[EXCERPTED PASSAGE]
***

Why did you choose to set Lemons in the past rather than today?
I chose to set the story in 1975 to remove all the technology from the Bigfoot search. As wonderful as technology is, and as helpful as it is for all of us, including myself, I think it keeps us tied to screens more than we should be. I wanted this to be a fun mystery and intriguing adventure set outside in the very place where the Patterson-Gimlin film was originally created back in 1967.
Why do you think young readers will be attracted to Lemons?
Lemons is a fun adventure searching for the elusive Bigfoot, however it is also a story about friendship, acceptance, kindness and most of all hope. The life journey that Lemonade Liberty Witt must endure is not unlike a journey others may face, it’s full of hardship and sweetness, struggles and friendship, lemons and love. Lemonade learns in the end that the best way to endure her own lemons is to find gratitude in adversity and embrace new changes with optimism and courage while recognizing the gifts given despite the sadness loss can bring.
I hope that readers will find hope first and foremost in this story. There is hope and healing in the world even after dealing with tough lemons if you choose it and surround yourself with gratitude and people who love you. Also, I hope readers take away a renewed acceptance of those who are different than themselves. And of course, a newfound interest in cryptozoology!
You are a child and family therapist. How has this influenced your writing?
I’ve worked as a child and family therapist for many years and my writing has always focused on issues many children grapple with. Most recently I’ve worked with children and families who have struggled with the loss of a loved one. Although these subjects are heavy, there is always hope in healing from adversity and more than anything, I want to portray that in every story I create. When a child comes to me and tells me he/she has gone through the same thing or that they know someone who did, I know they are telling me because this aspect of the book resonated with them. And more than anything I’d like kids to know they are not alone in whatever they may be going through.

***

Data taken from a collection

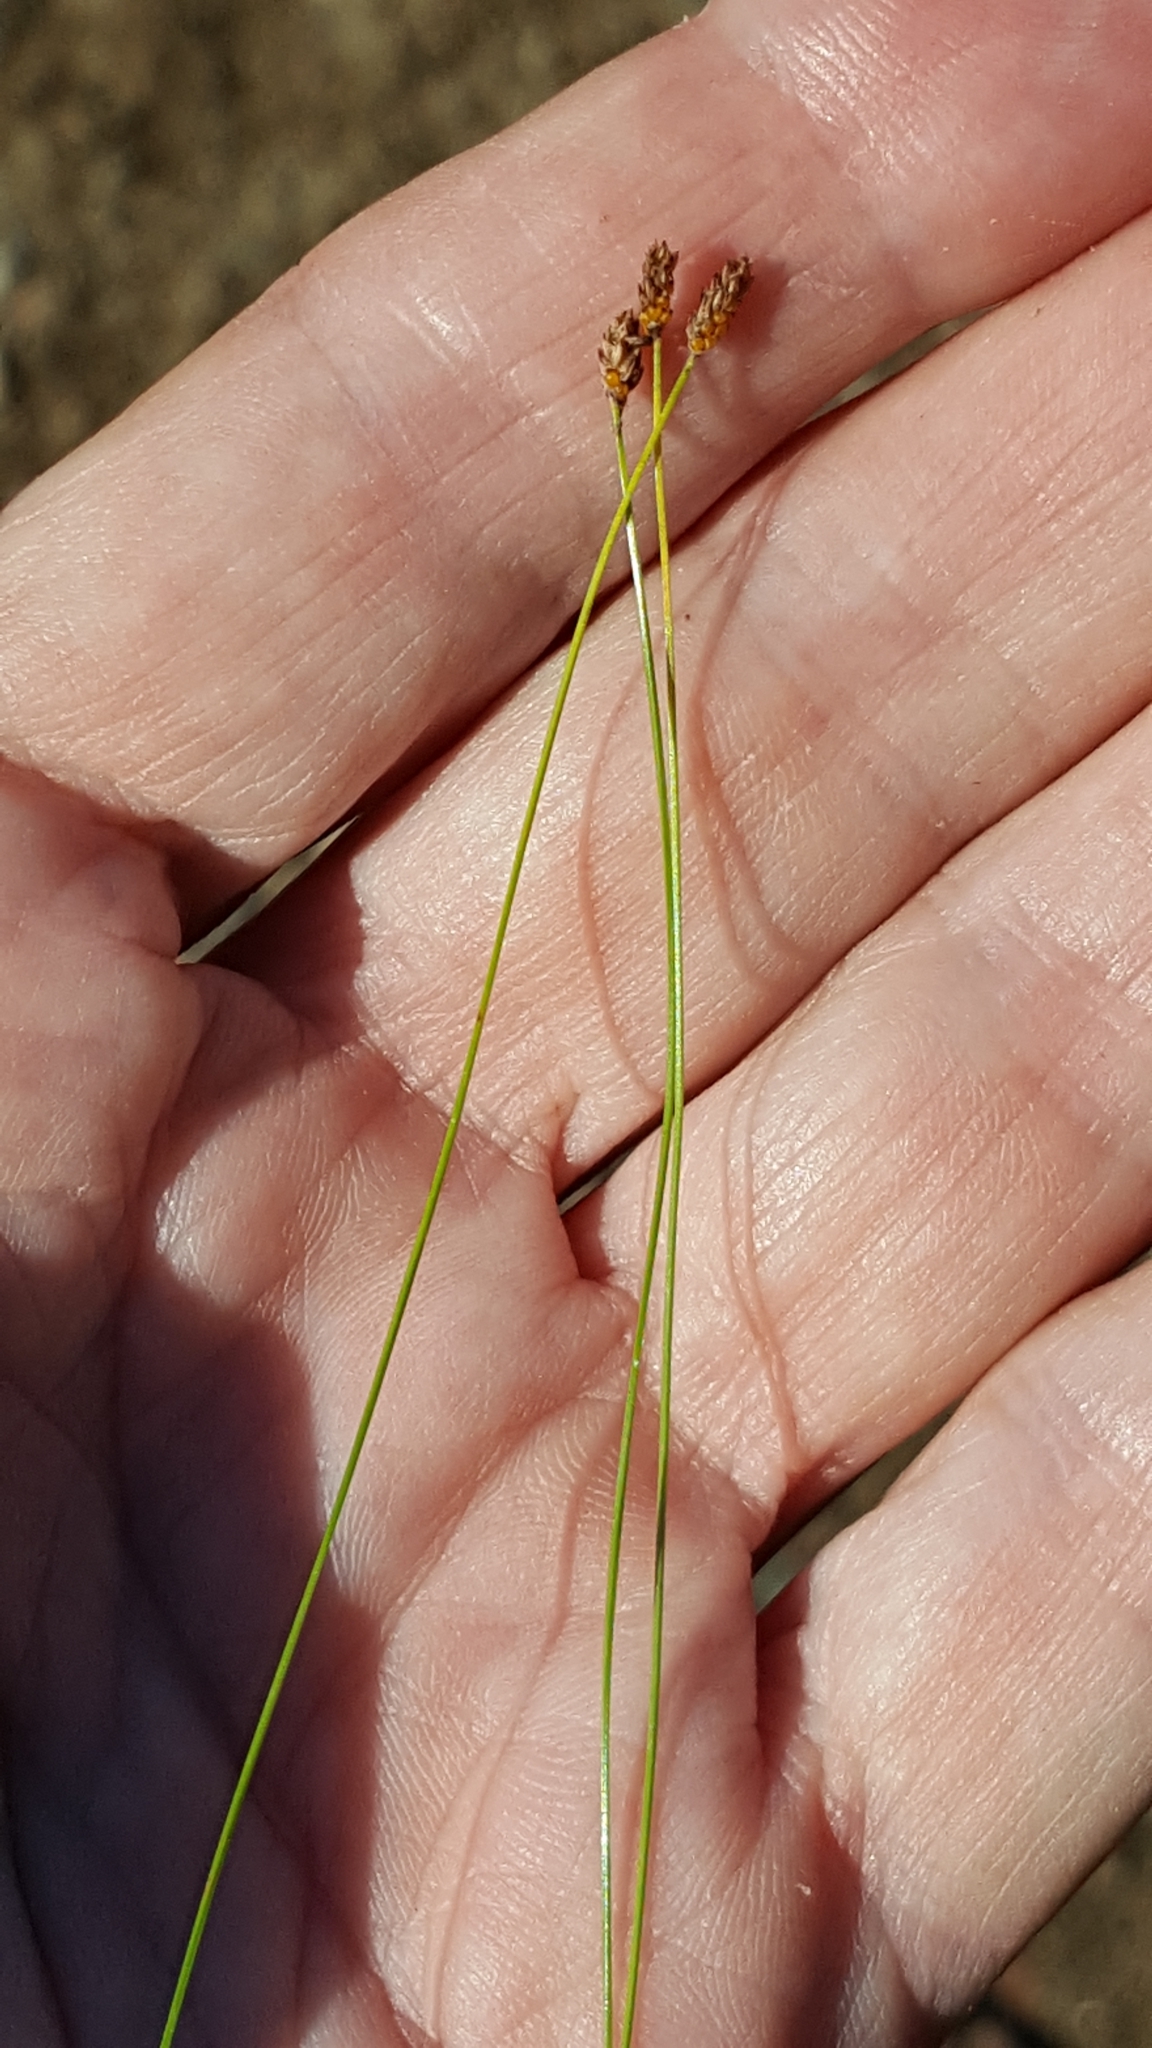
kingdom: Plantae
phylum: Tracheophyta
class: Liliopsida
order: Poales
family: Cyperaceae
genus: Eleocharis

***

[TASK A] According to the interview about Lemons, in what year is the story set?
[TASK B] Carry on the interview about Lemons from the point where it ends.

[OUTPUT A] 1975

[OUTPUT B]
What are you working on now?
My next book is also a middle grade novel about two ten-year-old boys, Mylo and Dibs, who come upon the 1947 UFO crash site in Roswell, New Mexico. In 1947, the military announced to the world that they had recovered a real flying saucer and by the next day they had retracted the story, stating it was just a weather balloon. To this day, so many years later, many people still believe it was more than a weather balloon and witnesses still swear by what they believe they saw so many years earlier. Some even reporting to have seen the creatures themselves. Another interesting adventure! I thought it would be fun to write a story about kids finding the wreckage in the field, and even more importantly a story about who they find amongst that wreckage!
Is there a book from your own childhood that still resonates with you today?
I was introduced to reading at a very early age. I remember on long trips to South Dakota to visit family, my mom would have books on cassette tapes for my brother and me. We loved to be able to listen to great stories on the road. Two of our favorites on these trips were The Cricket in Times Square by George Selden and Phillip Hall Likes Me I Reckon Maybe by Bette Greene, both wonderful Newberry winners. Because these were such favorites growing up, I shared them in my own novel, Lemons, as two of Lemonade’s favorites as well.